Records from a collection:
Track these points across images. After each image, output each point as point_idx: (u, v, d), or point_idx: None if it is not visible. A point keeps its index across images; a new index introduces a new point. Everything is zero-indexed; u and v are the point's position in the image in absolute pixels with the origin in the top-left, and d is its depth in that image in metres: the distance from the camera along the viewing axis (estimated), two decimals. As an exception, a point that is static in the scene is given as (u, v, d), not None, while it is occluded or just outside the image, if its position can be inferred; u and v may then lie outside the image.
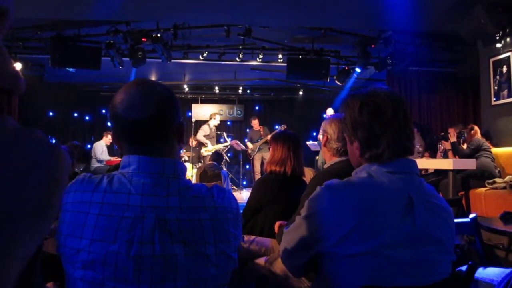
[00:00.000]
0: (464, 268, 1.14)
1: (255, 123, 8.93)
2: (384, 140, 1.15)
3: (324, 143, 2.06)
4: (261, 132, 8.78)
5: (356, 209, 1.08)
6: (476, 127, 5.48)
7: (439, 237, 1.11)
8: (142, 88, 1.05)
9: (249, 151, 8.81)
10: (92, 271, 0.93)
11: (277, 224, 2.19)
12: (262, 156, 8.54)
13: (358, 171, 1.21)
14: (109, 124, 1.14)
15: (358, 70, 7.59)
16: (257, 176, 8.35)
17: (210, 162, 7.17)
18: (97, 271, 0.93)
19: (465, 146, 5.26)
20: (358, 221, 1.06)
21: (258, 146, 8.65)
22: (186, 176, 1.09)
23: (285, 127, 8.34)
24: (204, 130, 8.61)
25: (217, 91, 10.75)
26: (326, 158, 2.10)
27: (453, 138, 5.28)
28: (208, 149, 8.37)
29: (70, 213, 0.98)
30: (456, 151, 5.22)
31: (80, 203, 0.98)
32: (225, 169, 7.58)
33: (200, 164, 8.43)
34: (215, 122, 8.69)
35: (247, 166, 10.68)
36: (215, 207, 1.03)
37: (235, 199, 1.12)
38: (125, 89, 1.06)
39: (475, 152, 5.08)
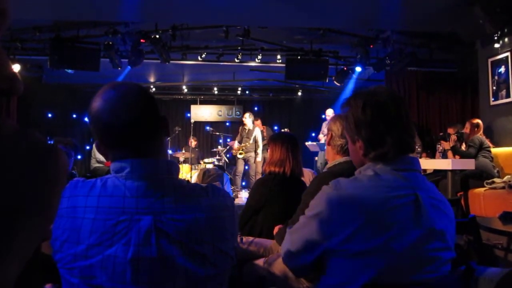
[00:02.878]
0: (463, 268, 1.14)
1: (257, 123, 8.88)
2: (389, 138, 1.16)
3: (329, 141, 2.05)
4: (264, 133, 8.73)
5: (364, 207, 1.09)
6: (481, 124, 5.29)
7: (444, 233, 1.13)
8: (120, 90, 1.04)
9: None
10: (90, 276, 0.92)
11: (276, 228, 2.19)
12: (264, 156, 8.52)
13: (363, 170, 1.22)
14: None
15: (358, 69, 7.57)
16: (258, 176, 8.32)
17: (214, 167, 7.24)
18: (94, 276, 0.92)
19: (463, 146, 5.22)
20: (366, 218, 1.07)
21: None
22: (179, 176, 1.09)
23: (288, 130, 8.30)
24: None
25: (216, 92, 10.74)
26: (329, 158, 2.09)
27: (452, 143, 5.18)
28: (241, 152, 8.11)
29: (65, 219, 0.97)
30: (458, 153, 5.11)
31: (75, 208, 0.97)
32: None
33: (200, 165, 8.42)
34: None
35: (246, 167, 10.67)
36: (210, 205, 1.02)
37: (230, 197, 1.12)
38: (103, 95, 1.03)
39: (479, 151, 4.96)
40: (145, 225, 0.94)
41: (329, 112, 7.94)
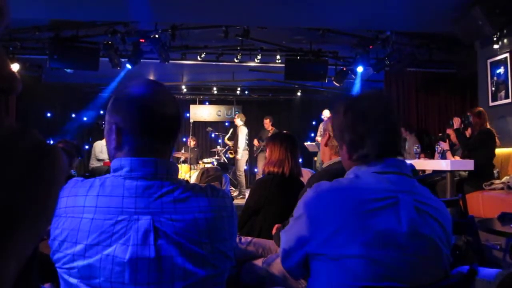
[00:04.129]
0: (462, 269, 1.14)
1: (266, 122, 8.81)
2: (368, 140, 1.16)
3: (326, 142, 2.04)
4: (270, 133, 8.68)
5: (341, 210, 1.08)
6: (483, 111, 4.72)
7: (432, 238, 1.09)
8: (159, 86, 1.09)
9: (254, 148, 8.79)
10: (88, 276, 0.92)
11: (275, 227, 2.19)
12: (265, 157, 8.42)
13: (348, 173, 1.23)
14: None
15: (360, 69, 7.52)
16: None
17: (214, 166, 7.22)
18: (93, 276, 0.92)
19: (468, 133, 4.87)
20: (343, 222, 1.07)
21: (261, 146, 8.57)
22: (178, 176, 1.09)
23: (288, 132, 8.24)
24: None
25: (215, 92, 10.74)
26: (325, 159, 2.08)
27: (457, 124, 4.80)
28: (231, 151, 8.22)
29: (64, 219, 0.97)
30: (460, 138, 4.74)
31: (73, 208, 0.97)
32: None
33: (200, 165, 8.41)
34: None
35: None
36: (209, 206, 1.02)
37: (230, 197, 1.12)
38: (143, 85, 1.07)
39: (482, 144, 4.57)
40: (144, 225, 0.94)
41: (326, 113, 7.93)
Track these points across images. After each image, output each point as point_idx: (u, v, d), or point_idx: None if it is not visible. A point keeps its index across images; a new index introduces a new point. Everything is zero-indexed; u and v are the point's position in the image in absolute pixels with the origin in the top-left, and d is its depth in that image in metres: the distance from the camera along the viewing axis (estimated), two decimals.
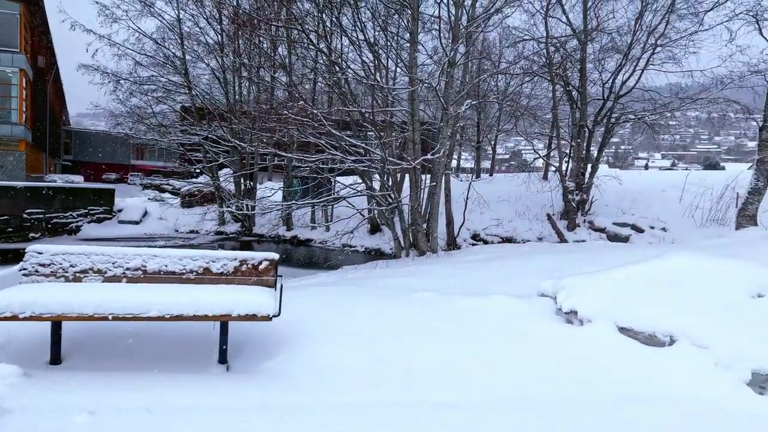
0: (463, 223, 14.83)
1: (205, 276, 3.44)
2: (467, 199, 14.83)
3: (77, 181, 28.11)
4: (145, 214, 19.21)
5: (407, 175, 12.66)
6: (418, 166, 10.82)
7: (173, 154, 25.68)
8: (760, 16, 11.07)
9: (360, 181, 12.83)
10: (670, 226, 13.63)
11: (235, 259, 3.50)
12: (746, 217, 10.22)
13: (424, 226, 12.15)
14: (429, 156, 10.48)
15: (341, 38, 13.23)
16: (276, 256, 3.61)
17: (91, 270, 3.27)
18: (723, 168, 38.07)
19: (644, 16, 14.09)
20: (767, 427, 2.92)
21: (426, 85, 11.60)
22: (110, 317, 2.90)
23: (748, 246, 6.48)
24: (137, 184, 33.62)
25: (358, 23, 11.46)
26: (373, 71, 11.58)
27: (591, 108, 15.91)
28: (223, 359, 3.26)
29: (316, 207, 17.05)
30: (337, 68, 11.50)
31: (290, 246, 17.41)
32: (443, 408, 3.00)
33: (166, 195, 20.77)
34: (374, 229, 16.55)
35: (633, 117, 15.59)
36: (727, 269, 4.21)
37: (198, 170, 20.59)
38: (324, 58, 12.31)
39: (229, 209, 15.85)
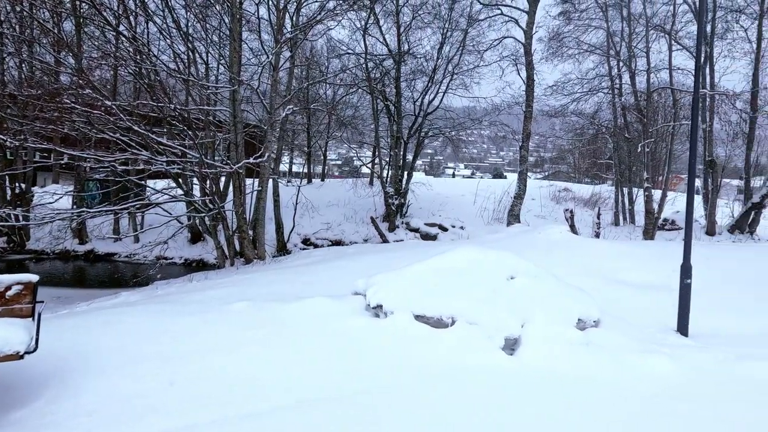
0: (293, 228, 14.79)
1: None
2: (297, 203, 14.85)
3: None
4: None
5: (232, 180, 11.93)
6: (241, 170, 10.31)
7: None
8: (518, 60, 14.35)
9: (175, 184, 11.50)
10: (467, 224, 16.35)
11: None
12: (513, 216, 13.12)
13: (251, 232, 11.65)
14: (252, 160, 10.10)
15: (147, 23, 11.64)
16: (34, 277, 2.92)
17: None
18: (505, 177, 47.66)
19: (444, 47, 16.62)
20: (512, 378, 3.74)
21: (248, 86, 11.16)
22: None
23: (511, 239, 8.25)
24: None
25: (168, 9, 10.28)
26: (187, 65, 10.54)
27: (406, 122, 17.88)
28: None
29: (120, 214, 14.52)
30: (142, 56, 10.07)
31: (84, 263, 14.41)
32: (249, 419, 2.91)
33: None
34: (196, 238, 15.05)
35: (439, 132, 18.17)
36: (493, 258, 5.26)
37: None
38: (126, 42, 10.63)
39: None
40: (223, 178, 13.89)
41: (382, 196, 16.77)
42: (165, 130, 11.72)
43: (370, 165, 19.40)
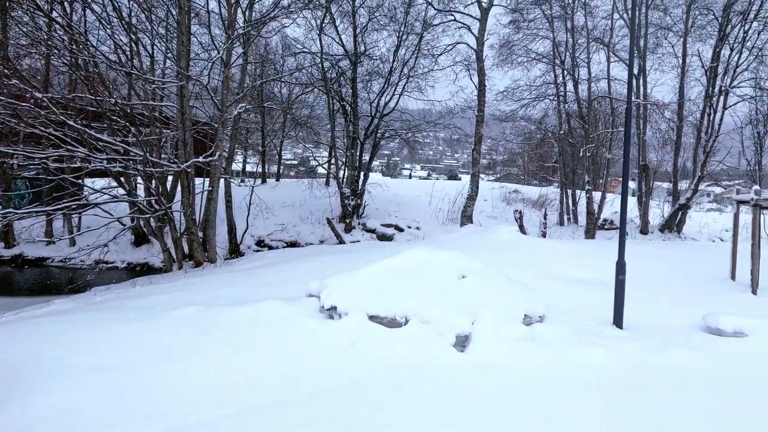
0: (247, 229, 14.37)
1: None
2: (250, 204, 14.44)
3: None
4: None
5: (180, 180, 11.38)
6: (190, 169, 9.88)
7: None
8: (471, 65, 14.80)
9: (116, 184, 10.80)
10: (423, 225, 16.64)
11: None
12: (466, 217, 13.53)
13: (201, 234, 11.19)
14: (202, 158, 9.71)
15: (84, 11, 10.87)
16: None
17: None
18: (460, 179, 48.96)
19: (400, 50, 16.81)
20: (463, 373, 3.86)
21: (198, 81, 10.71)
22: None
23: (464, 239, 8.49)
24: None
25: None
26: (130, 57, 9.95)
27: (363, 123, 17.90)
28: None
29: (53, 215, 13.41)
30: (78, 46, 9.39)
31: (11, 268, 13.20)
32: (195, 428, 2.80)
33: None
34: (140, 241, 14.22)
35: (395, 133, 18.35)
36: (445, 259, 5.39)
37: None
38: (60, 30, 9.86)
39: None
40: (170, 178, 13.25)
41: (339, 196, 16.69)
42: (105, 125, 11.01)
43: (326, 165, 19.22)
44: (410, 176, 63.25)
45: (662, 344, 4.71)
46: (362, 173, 17.48)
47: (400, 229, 16.03)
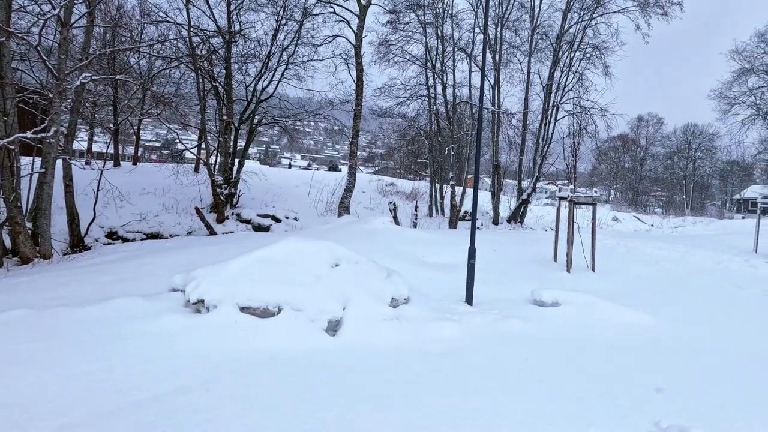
0: (94, 219, 12.44)
1: None
2: (99, 190, 12.51)
3: None
4: None
5: None
6: (13, 146, 8.15)
7: None
8: (350, 60, 15.12)
9: None
10: (301, 215, 16.49)
11: None
12: (344, 208, 13.88)
13: (30, 225, 9.34)
14: (30, 134, 8.08)
15: None
16: None
17: None
18: (340, 170, 49.62)
19: (279, 35, 16.24)
20: (333, 356, 4.08)
21: (23, 40, 8.84)
22: None
23: (340, 229, 8.75)
24: None
25: None
26: None
27: (238, 107, 16.85)
28: None
29: None
30: None
31: None
32: None
33: None
34: None
35: (273, 121, 17.73)
36: (318, 248, 5.53)
37: None
38: None
39: None
40: None
41: (210, 184, 15.48)
42: None
43: (195, 150, 17.58)
44: (290, 165, 61.76)
45: (500, 316, 5.62)
46: (237, 160, 16.52)
47: (278, 220, 15.64)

Task instructions:
Print again the lines of the entries above that fall between the line holding "3: (324, 143, 2.06)" and the line holding "39: (475, 152, 5.08)", inclusive, exactly as they stand.

Output of the exercise:
3: (324, 143, 2.06)
4: (261, 132, 8.78)
5: (356, 209, 1.08)
6: (476, 127, 5.48)
7: (439, 237, 1.11)
8: (142, 88, 1.05)
9: (249, 151, 8.81)
10: (92, 271, 0.93)
11: (277, 224, 2.19)
12: (262, 156, 8.54)
13: (358, 171, 1.21)
14: (109, 124, 1.14)
15: (358, 70, 7.59)
16: (257, 176, 8.35)
17: (210, 162, 7.17)
18: (97, 271, 0.93)
19: (465, 146, 5.26)
20: (358, 221, 1.06)
21: (258, 146, 8.65)
22: (186, 176, 1.09)
23: (285, 127, 8.34)
24: (204, 130, 8.61)
25: (217, 91, 10.75)
26: (326, 158, 2.10)
27: (453, 138, 5.28)
28: (208, 149, 8.37)
29: (70, 213, 0.98)
30: (456, 151, 5.22)
31: (80, 203, 0.98)
32: (225, 169, 7.58)
33: (200, 164, 8.43)
34: (215, 122, 8.69)
35: (247, 166, 10.68)
36: (215, 207, 1.03)
37: (235, 199, 1.12)
38: (125, 89, 1.06)
39: (475, 152, 5.08)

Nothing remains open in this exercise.